A few centuries later Queen Isabella of Castile would boast that she had only bathed twice in her life – once after being born and once before her marriage.
But if the truth be told the Christian reconquest of the Iberian Peninsula started very soon after the arrival of the Muslims even though it would take 800 years to complete.
By the 15th century the Christians had begun to squeeze the Muslims so much that the few Muslim rulers who remained were effectively vassals paying large tributes in order to stave off invasion.
The real impetus for the fall of Granada started in 1469 when Ferdinand of Aragon and Isabella of Castile married to unite the two largest Christian kingdoms. The Catholic Monarchs, as they were known, were backed by Papal troops and money.
The Catholic Monarchs
These monarchs, who are celebrated in Spain today as the effective founders of the country, had a vision of a uniquely Catholic nation. And this basically meant killing, expelling, enslaving or forcibly converting the Peninsula’s Muslims and Jews.
The siege of Granada itself lasted eight months with the Muslims completely surrounded and outgunned. And after pleas for help from Muslims in North Africa fell on deaf ears the result was a forgone conclusion.
In the end Boabdil signed off on surrender negotiations which stipulated that he and his court had to leave by January 2, 1492. The last Muslim ruler of Al Andalus would spend the rest of his life in exile in Morocco.
An eyewitness to the surrender wrote:
“The Moorish sultan with about 80 or 100 on horseback, very well dressed, went forth to kiss the hand of their highnesses, Isabella and Ferdinand. According to the final capitulation agreement the royals declined the offer and the key to Granada was passed into Spanish hands without Muhammad XII having to kiss the hands of the King and Queen.”
Sadly the fall of Granada would have disastrous consequences for the Peninsula’s Jews and Muslims.
Around 100,000 Muslims were subsequently killed or enslaved, 200,000 fled while 200,000 remained. Later, a decree would be ordered forcing those who remained to convert to Christianity on pain of death.
The fall of Granada
The Catholic Monarchs also passed a decree expelling all Jews or forcing them to convert, again on pain of death.
Many Jews would seek refuge in North Africa and the Ottoman Empire where they would live peacefully with Muslims. The Ottoman Sultan Bayezid II even sent ships to Spain to save and repatriate them.
Aside from physical extermination, the Catholic Monarchs would also sanction cultural vandalism.
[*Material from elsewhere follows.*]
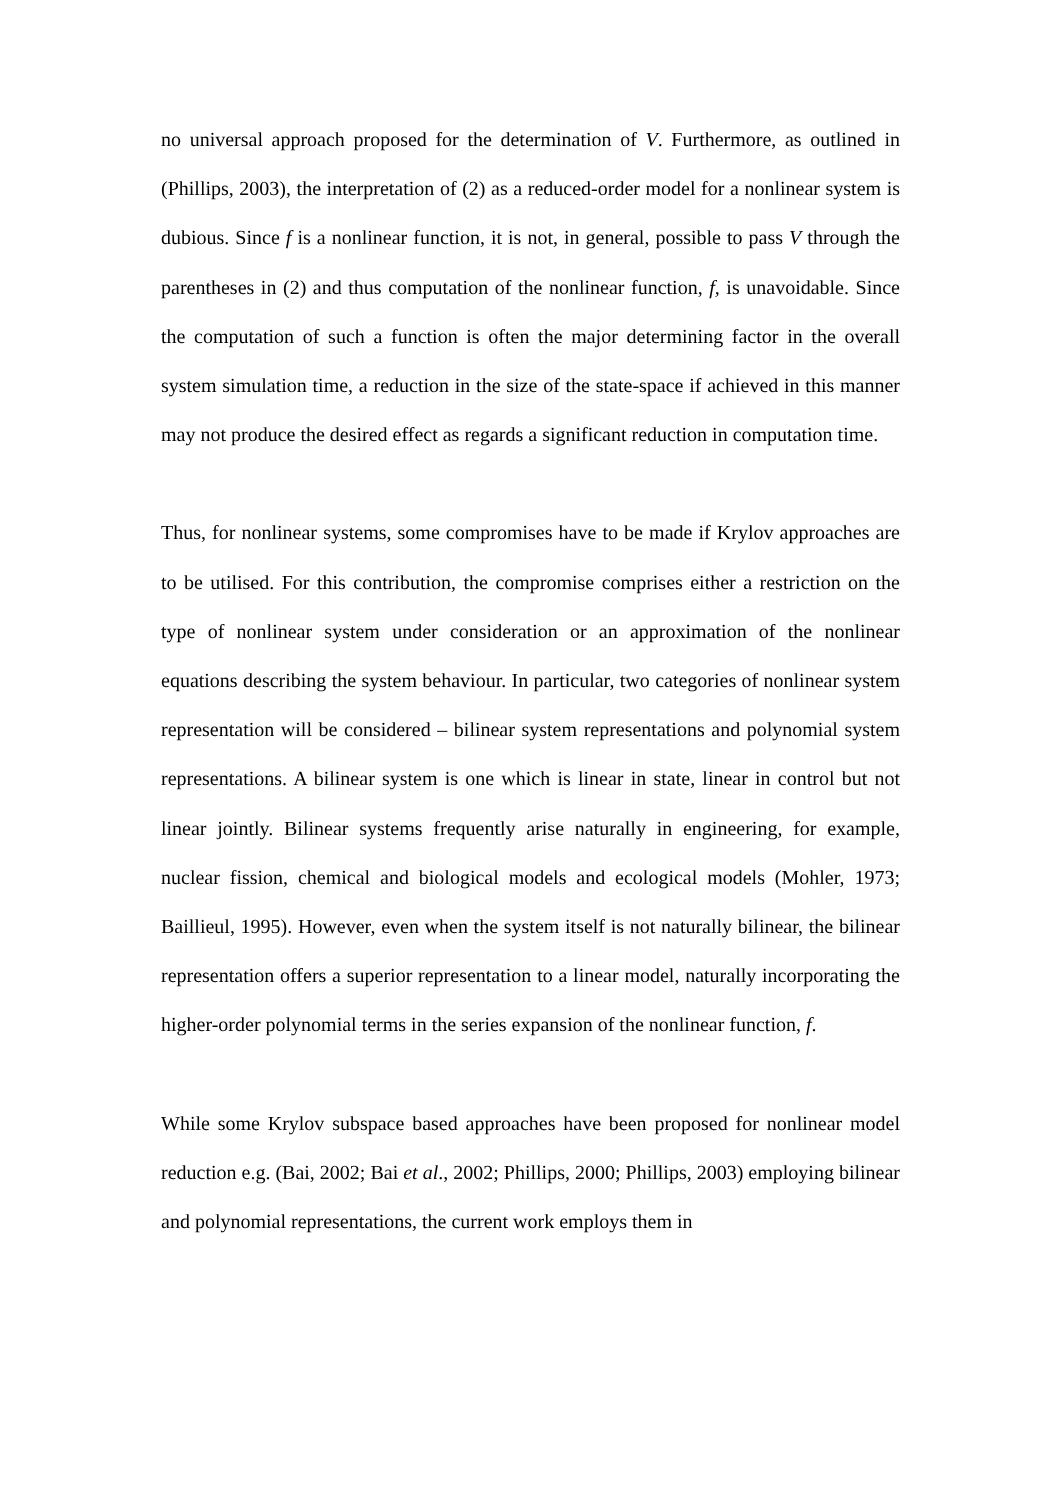no universal approach proposed for the determination of V. Furthermore, as outlined in (Phillips, 2003), the interpretation of (2) as a reduced-order model for a nonlinear system is dubious. Since f is a nonlinear function, it is not, in general, possible to pass V through the parentheses in (2) and thus computation of the nonlinear function, f, is unavoidable. Since the computation of such a function is often the major determining factor in the overall system simulation time, a reduction in the size of the state-space if achieved in this manner may not produce the desired effect as regards a significant reduction in computation time.
Thus, for nonlinear systems, some compromises have to be made if Krylov approaches are to be utilised. For this contribution, the compromise comprises either a restriction on the type of nonlinear system under consideration or an approximation of the nonlinear equations describing the system behaviour. In particular, two categories of nonlinear system representation will be considered – bilinear system representations and polynomial system representations. A bilinear system is one which is linear in state, linear in control but not linear jointly. Bilinear systems frequently arise naturally in engineering, for example, nuclear fission, chemical and biological models and ecological models (Mohler, 1973; Baillieul, 1995). However, even when the system itself is not naturally bilinear, the bilinear representation offers a superior representation to a linear model, naturally incorporating the higher-order polynomial terms in the series expansion of the nonlinear function, f.
While some Krylov subspace based approaches have been proposed for nonlinear model reduction e.g. (Bai, 2002; Bai et al., 2002; Phillips, 2000; Phillips, 2003) employing bilinear and polynomial representations, the current work employs them in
Precious Arabic and Hebrew texts were burned and Muslim masterpieces such as the Alhambra Palace and the Great Mosque of Cordoba were desecrated.
Upon seeing a cathedral implanted in the middle of the Cordoba Mosque, a horrified Charles 1 of Spain remarked: “They have taken something unique in the world and destroyed it to turn it into something you can find in any city.”
Meanwhile, Ferdinand and Isabella would go onto sponsor Christopher Columbus’s voyages to the New World in a bid to find new trade routes which would compensate for the huge debt they had accrued in prosecuting war.
And their blueprint for how to deal with minorities became the model for many other European states as well – namely extermination, expulsion, forced conversion and persecution all in the name of assimilation.
We can even see the echos of this policy in how modern France is currently dealing with Muslims who dare to claim their rights as equal citizens.
In 2014, more than 500 years after the fall of Granada, the Spanish Parliament gave the Jewish descendants of those persecuted in the time of the Catholic Monarchs the right to return to Spain. No such decree has yet been granted to Muslims.